S'agissant de cette obligation de résultat, si les PSE devront nécessairement être attribués selon des critères spécifiques et être proportionnels aux bénéfices qu'ils génèrent pour l'environnement, leur seule conditionnalité à l'atteinte de résultats objectivables pourrait apparaître complexe. Certains PSE pourront en effet être pensés à une échelle macroéconomique quand d'autres devront l'être nécessairement à l'échelle d'une exploitation ou d'un territoire donné. C'est pourquoi les PSE ne devront pas faire l'objet d'un cadre rigide. Adaptabilité et subsidiarité doivent être au coeur des dispositifs.

En outre, les auteurs de cette proposition de résolution estiment que les MAEC et les PSE sont deux outils complémentaires. Ils précisent donc que la création de PSE ne saurait impliquer une disparition ou même une diminution à court terme des budgets consacrés aux MAEC.

Les récentes propositions législatives de la Commission européenne pour la future politique agricole commune (PAC) semblent ouvrir la voie à la possibilité de création de ces PSE au sein du premier pilier, possiblement au titre du dispositif appelé par la commission « ECO scheme ». Ce nouveau système de « programmes écologiques » obligatoires pourrait être financé par l'enveloppe nationale de chaque État membre affectée aux paiements directs et viserait à rémunérer des pratiques agricoles allant au-delà de ce qui est actuellement exigé au titre de la conditionnalité.

Or, nous savons qu'il y a un risque fort de diminution du futur budget de la PAC et le monde agricole s'inquiète, à juste titre, des conséquences que cela produira sur les aides directes qu'il perçoit. Par ailleurs, cette proposition de PSE dans le premier pilier reste pour l'heure une piste de travail et nous savons que peu de pays la soutiendront ; la France apparaissant bien souvent isolée sur ces questions.

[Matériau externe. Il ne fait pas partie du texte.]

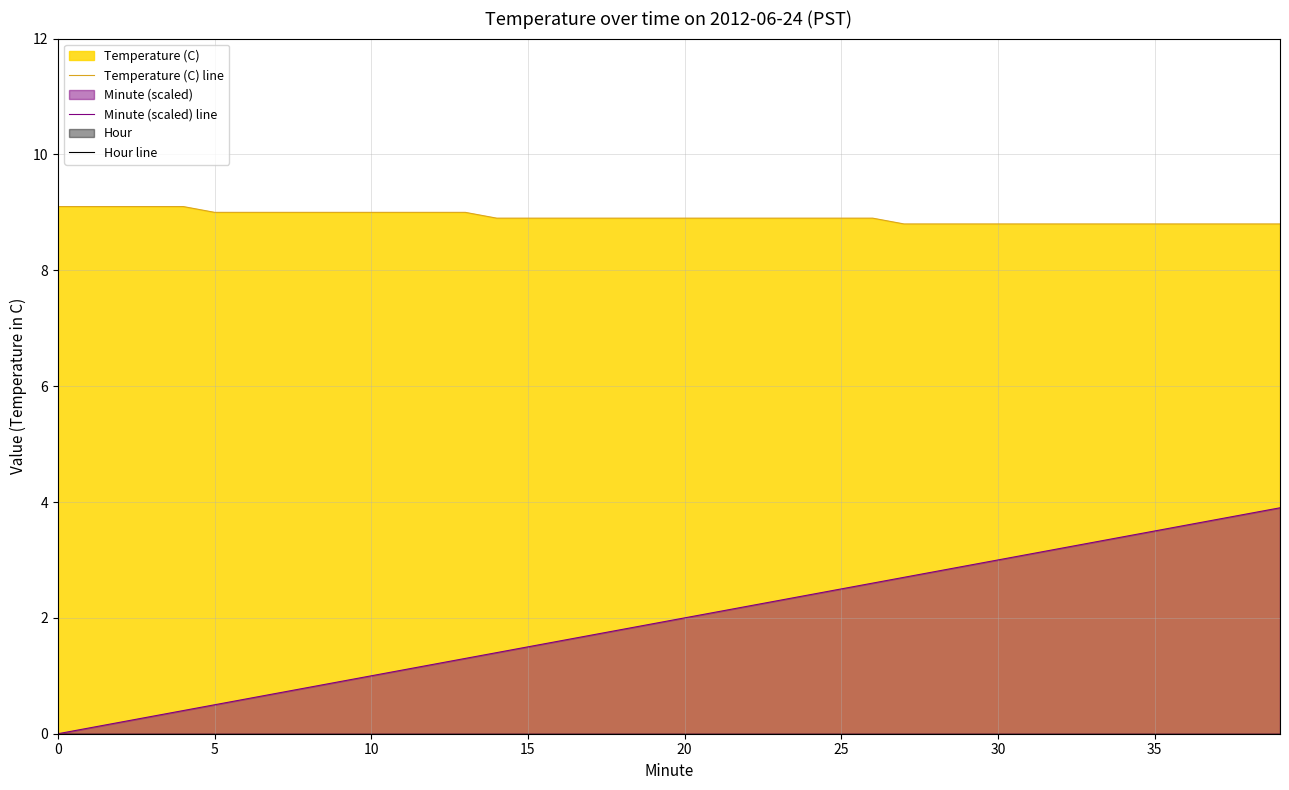

Which series has the largest range (max minus min)?

Minute (scaled) line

En tout état de cause, les auteurs de cette proposition de résolution estiment que nous ne saurions nous en remettre uniquement à l'Europe pour entamer des actions concrètes. À l'échelle nationale, nous pouvons d'ores et déjà engager et encourager certaines pratiques et certaines politiques. Le nouveau plan « Biodiversité », présenté le 4 juillet 2018, a d'ailleurs posé - certes timidement - le principe d'une enveloppe consacrée à la mise en place de PSE en France. Par ailleurs, les démarches des régions engagées de manière durable en faveur de l'agriculture biologique peuvent déjà être assimilées à des PSE.

C'est ici tout l'objet de cette proposition de résolution qui vise, d'une part, à encourager les pouvoirs publics français à mettre en oeuvre dès maintenant un cadre incitatif et des mesures concrètes pour développer des paiements pour services environnementaux (PSE) sur notre territoire et, d'autre part, à inviter le Gouvernement à s'engager dans le cadre de la réforme de la PAC à défendre la création de PSE.

Les auteurs de cette proposition de résolution tiennent à préciser que leur objectif est bien ici d'apporter une nouvelle source de revenus aux agriculteurs et non de les accabler avec de nouvelles normes.

Si la France est en mesure de montrer à ses partenaires européens que les PSE sont une réponse intelligente et adaptée aux défis économiques que le monde agricole doit surmonter, tout en répondant aux attentes sociétales, elle pourra peser davantage sur la scène européenne pour en faire un dispositif majeur de la future PAC.